(Records from a dataset)
- - - - - - -
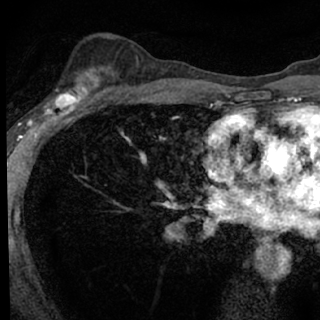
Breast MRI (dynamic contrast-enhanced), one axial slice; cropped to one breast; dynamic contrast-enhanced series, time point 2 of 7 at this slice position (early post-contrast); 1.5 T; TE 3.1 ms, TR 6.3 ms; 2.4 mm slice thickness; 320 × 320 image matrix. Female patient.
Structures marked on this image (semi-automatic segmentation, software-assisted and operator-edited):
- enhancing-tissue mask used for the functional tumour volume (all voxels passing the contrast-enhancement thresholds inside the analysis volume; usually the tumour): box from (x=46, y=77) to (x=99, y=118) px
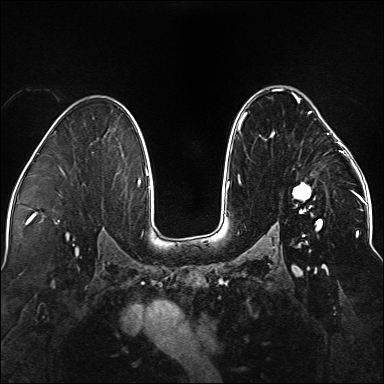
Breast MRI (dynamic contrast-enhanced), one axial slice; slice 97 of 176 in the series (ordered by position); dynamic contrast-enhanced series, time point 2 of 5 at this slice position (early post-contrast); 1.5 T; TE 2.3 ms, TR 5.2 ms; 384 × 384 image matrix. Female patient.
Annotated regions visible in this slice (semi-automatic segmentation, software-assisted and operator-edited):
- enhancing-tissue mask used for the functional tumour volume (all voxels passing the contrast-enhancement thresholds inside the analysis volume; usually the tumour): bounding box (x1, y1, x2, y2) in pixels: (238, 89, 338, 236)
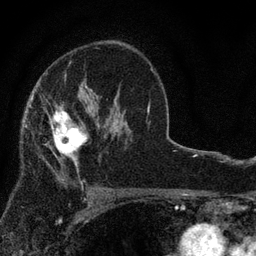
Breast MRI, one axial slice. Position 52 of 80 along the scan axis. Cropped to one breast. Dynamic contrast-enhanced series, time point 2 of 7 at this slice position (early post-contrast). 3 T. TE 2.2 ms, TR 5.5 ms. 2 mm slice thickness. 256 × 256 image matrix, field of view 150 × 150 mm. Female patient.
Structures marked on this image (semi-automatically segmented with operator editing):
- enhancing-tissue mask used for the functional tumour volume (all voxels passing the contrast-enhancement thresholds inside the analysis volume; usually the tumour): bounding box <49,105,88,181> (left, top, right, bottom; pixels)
- - - - - - -
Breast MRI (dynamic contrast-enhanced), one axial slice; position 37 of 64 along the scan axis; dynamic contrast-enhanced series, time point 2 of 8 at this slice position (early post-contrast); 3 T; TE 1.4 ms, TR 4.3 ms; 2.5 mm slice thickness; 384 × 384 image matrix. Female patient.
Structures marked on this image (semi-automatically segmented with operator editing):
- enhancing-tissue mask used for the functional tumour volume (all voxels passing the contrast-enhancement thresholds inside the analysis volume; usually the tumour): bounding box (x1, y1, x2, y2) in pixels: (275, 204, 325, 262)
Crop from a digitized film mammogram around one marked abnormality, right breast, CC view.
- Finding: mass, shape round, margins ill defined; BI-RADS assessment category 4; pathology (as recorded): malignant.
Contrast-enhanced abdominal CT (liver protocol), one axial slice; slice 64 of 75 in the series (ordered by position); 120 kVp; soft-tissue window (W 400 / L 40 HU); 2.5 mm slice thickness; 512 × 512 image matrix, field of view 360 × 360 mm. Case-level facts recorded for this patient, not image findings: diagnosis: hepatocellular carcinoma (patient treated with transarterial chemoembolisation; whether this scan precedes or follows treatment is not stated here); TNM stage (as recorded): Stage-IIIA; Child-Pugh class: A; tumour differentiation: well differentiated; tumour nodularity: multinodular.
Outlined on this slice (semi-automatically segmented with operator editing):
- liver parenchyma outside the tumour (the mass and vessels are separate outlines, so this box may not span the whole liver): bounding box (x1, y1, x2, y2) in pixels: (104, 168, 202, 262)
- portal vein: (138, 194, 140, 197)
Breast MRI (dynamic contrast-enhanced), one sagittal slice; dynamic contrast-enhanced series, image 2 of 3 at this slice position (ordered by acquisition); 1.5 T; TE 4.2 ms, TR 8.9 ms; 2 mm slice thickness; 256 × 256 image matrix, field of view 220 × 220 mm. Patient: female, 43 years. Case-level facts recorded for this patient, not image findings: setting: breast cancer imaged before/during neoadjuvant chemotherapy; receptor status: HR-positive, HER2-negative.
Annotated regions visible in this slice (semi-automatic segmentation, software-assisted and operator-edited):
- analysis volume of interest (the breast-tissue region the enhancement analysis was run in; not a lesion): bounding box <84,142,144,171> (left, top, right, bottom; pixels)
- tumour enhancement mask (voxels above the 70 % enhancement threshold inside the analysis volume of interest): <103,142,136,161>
- - - - - - -
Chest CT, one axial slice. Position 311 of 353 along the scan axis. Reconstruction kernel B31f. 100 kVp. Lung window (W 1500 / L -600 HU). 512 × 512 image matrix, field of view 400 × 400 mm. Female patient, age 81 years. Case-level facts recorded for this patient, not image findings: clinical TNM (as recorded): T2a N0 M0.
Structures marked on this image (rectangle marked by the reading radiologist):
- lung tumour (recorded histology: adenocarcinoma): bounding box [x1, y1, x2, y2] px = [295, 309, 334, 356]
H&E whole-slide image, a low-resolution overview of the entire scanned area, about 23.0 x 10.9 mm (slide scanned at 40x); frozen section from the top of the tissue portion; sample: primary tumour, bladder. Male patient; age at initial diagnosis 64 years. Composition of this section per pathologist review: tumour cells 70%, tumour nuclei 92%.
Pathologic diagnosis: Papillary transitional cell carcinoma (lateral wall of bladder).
- - - - - - -
- THE PROBLEM: Look above for the line holding "Chest CT, one" and the line holding "Pathologic diagnosis: Papillary". Retype both, and every line between them, word for word and nothing else.

- SOLVED EXERCISE:
Chest CT, one axial slice. Position 311 of 353 along the scan axis. Reconstruction kernel B31f. 100 kVp. Lung window (W 1500 / L -600 HU). 512 × 512 image matrix, field of view 400 × 400 mm. Female patient, age 81 years. Case-level facts recorded for this patient, not image findings: clinical TNM (as recorded): T2a N0 M0.
Structures marked on this image (rectangle marked by the reading radiologist):
- lung tumour (recorded histology: adenocarcinoma): bounding box [x1, y1, x2, y2] px = [295, 309, 334, 356]
H&E whole-slide image, a low-resolution overview of the entire scanned area, about 23.0 x 10.9 mm (slide scanned at 40x); frozen section from the top of the tissue portion; sample: primary tumour, bladder. Male patient; age at initial diagnosis 64 years. Composition of this section per pathologist review: tumour cells 70%, tumour nuclei 92%.
Pathologic diagnosis: Papillary transitional cell carcinoma (lateral wall of bladder).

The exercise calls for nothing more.